# New 2.5 Gallon Glass Bowl HELP!



## kkuzelka (Mar 7, 2012)

So my girlfriend just purchased this tank for me.. 


http://www.ahalife.com/product/742/Award-winning-Handmade-Glass-Fish-Bowl/

its a 2.5 gallon tank and would like to put some type of filter in it to keep it clean. Any recommendations? Will either have a betta in it or shrimp. 


Thanks!


----------



## Gooberfish (Mar 27, 2012)

I can't see any kind of filter on/in that. It's a fish bowl. I have a 2 gallon jar with 2 fish in it that I just do 50% water changes every 2 weeks. It works for me. I would just go with regular water changes.


----------



## 150EH (Dec 6, 2004)

Gooberfish said:


> I can't see any kind of filter on/in that. It's a fish bowl. I have a 2 gallon jar with 2 fish in it that I just do 50% water changes every 2 weeks. It works for me. I would just go with regular water changes.


I would think about the same thing and you can adjust for your conditions. A filter would ruin the look, but some plants could help with O2, good luck.


----------



## scream-aim-fire (Nov 4, 2008)

$140 :icon_eek:


----------



## slavecorps (Jul 7, 2009)

what about one of those penn plax air pump driven filters or a diy air pump filter?


----------



## kkuzelka (Mar 7, 2012)

scream-aim-fire said:


> $140 :icon_eek:



hahaahah ya... I guess she loves me.


----------



## kkuzelka (Mar 7, 2012)

how about this one?

http://www.amazon.com/Hagen-Elite-Un.../dp/B0009YD7D4

Saw it in someone's fish bowl on here.

or Could I just use a mini powerhead?


----------



## Lee04 (Feb 11, 2012)

I have several of those elite filters on my 2.5 gallon tanks. They work well. 
Even on the lowest flow setting, they blast a lot.
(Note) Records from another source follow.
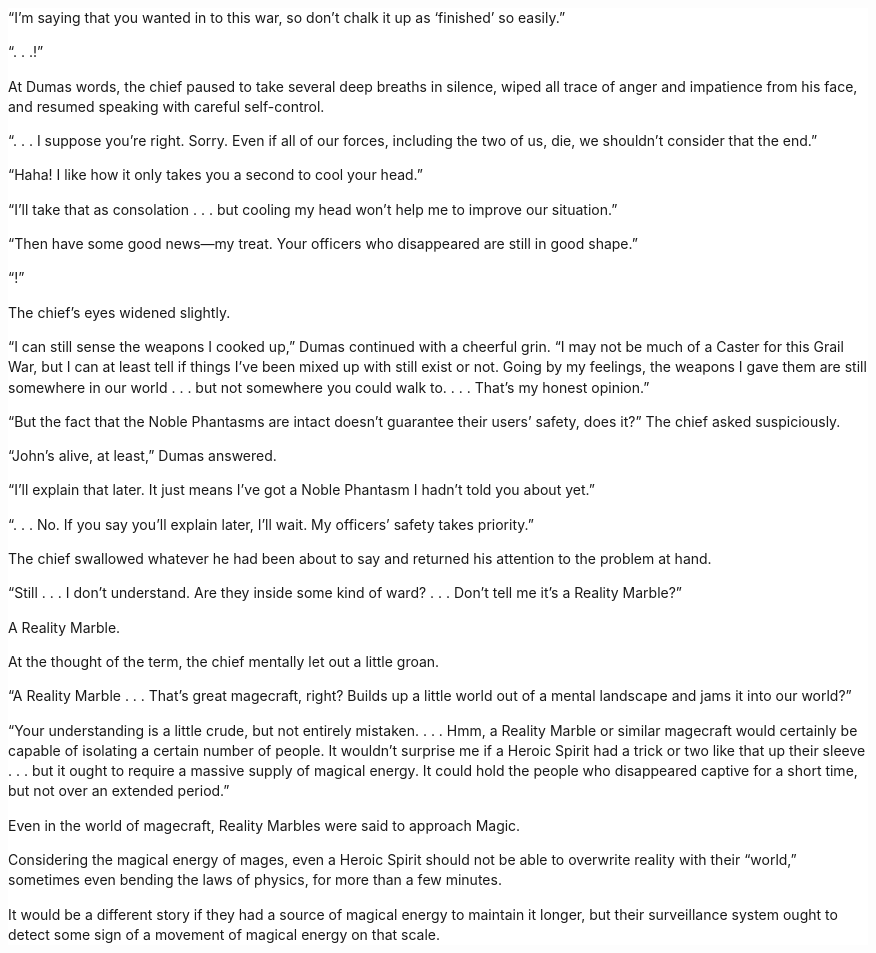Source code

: “I’m saying that you wanted in to this war, so don’t chalk it up as ‘finished’ so easily.”

“. . .!”

At Dumas words, the chief paused to take several deep breaths in silence, wiped all trace of anger and impatience from his face, and resumed speaking with careful self-control.

“. . . I suppose you’re right. Sorry. Even if all of our forces, including the two of us, die, we shouldn’t consider that the end.”

“Haha! I like how it only takes you a second to cool your head.”

“I’ll take that as consolation . . . but cooling my head won’t help me to improve our situation.”

“Then have some good news—my treat. Your officers who disappeared are still in good shape.”

“!”

The chief’s eyes widened slightly.

“I can still sense the weapons I cooked up,” Dumas continued with a cheerful grin. “I may not be much of a Caster for this Grail War, but I can at least tell if things I’ve been mixed up with still exist or not. Going by my feelings, the weapons I gave them are still somewhere in our world . . . but not somewhere you could walk to. . . . That’s my honest opinion.”

“But the fact that the Noble Phantasms are intact doesn’t guarantee their users’ safety, does it?” The chief asked suspiciously.

“John’s alive, at least,” Dumas answered.

“I’ll explain that later. It just means I’ve got a Noble Phantasm I hadn’t told you about yet.”

“. . . No. If you say you’ll explain later, I’ll wait. My officers’ safety takes priority.”

The chief swallowed whatever he had been about to say and returned his attention to the problem at hand.

“Still . . . I don’t understand. Are they inside some kind of ward? . . . Don’t tell me it’s a Reality Marble?”

A Reality Marble.

At the thought of the term, the chief mentally let out a little groan.

“A Reality Marble . . . That’s great magecraft, right? Builds up a little world out of a mental landscape and jams it into our world?”

“Your understanding is a little crude, but not entirely mistaken. . . . Hmm, a Reality Marble or similar magecraft would certainly be capable of isolating a certain number of people. It wouldn’t surprise me if a Heroic Spirit had a trick or two like that up their sleeve . . . but it ought to require a massive supply of magical energy. It could hold the people who disappeared captive for a short time, but not over an extended period.”

Even in the world of magecraft, Reality Marbles were said to approach Magic.

Considering the magical energy of mages, even a Heroic Spirit should not be able to overwrite reality with their “world,” sometimes even bending the laws of physics, for more than a few minutes.

It would be a different story if they had a source of magical energy to maintain it longer, but their surveillance system ought to detect some sign of a movement of magical energy on that scale.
I stuffed mine with extra filter sponges which solved that problem!


----------



## kkuzelka (Mar 7, 2012)

and its cheap 8.00 bucks for it.. not bad. 

So another question Im thinking of using this as centerpiece for my coffee table.. I really don't want to do water changes everyweek. And i would like the water to clear. So question is, are there any battery opertated filters. Or something i can use battery operated to help add some filtration in the tank?


----------



## JKfish (Oct 6, 2010)

One relatively cheap option would be to use the Walstad method to set up a mini little NPT with fast growing plants  I've seen some pretty great 2 gallon npts with bettas, the plants were grown so thick that the heater was hardly visible. Even with a filter, you'd have to do weekly water changes, simply because 2 gallons can't hold cycles super well


----------



## kamikazi (Sep 3, 2010)

One thing is for sure dont put a freaking goldfish in it! 

On the serious side, if you want this as a centerpiece dont filter it just pack it with plants and it will stay clean. I highly recomend the walstad bowl method. I have a couple you can see them in the link in my sig. No heater, no filter, occasional light from a cfl otherwise just window light. I do a 25-50% water change in my bowls about once a month. And i feed the shrimp/snails every couple days. You can also find alot more info on how best to set this type of bowl/tank up in the nano section.


----------



## m8e (Oct 16, 2009)

It would be cool to drill it and use a sump. Then you also can have a heater and other equipment.

Maybe make that moutain into a fountain?


----------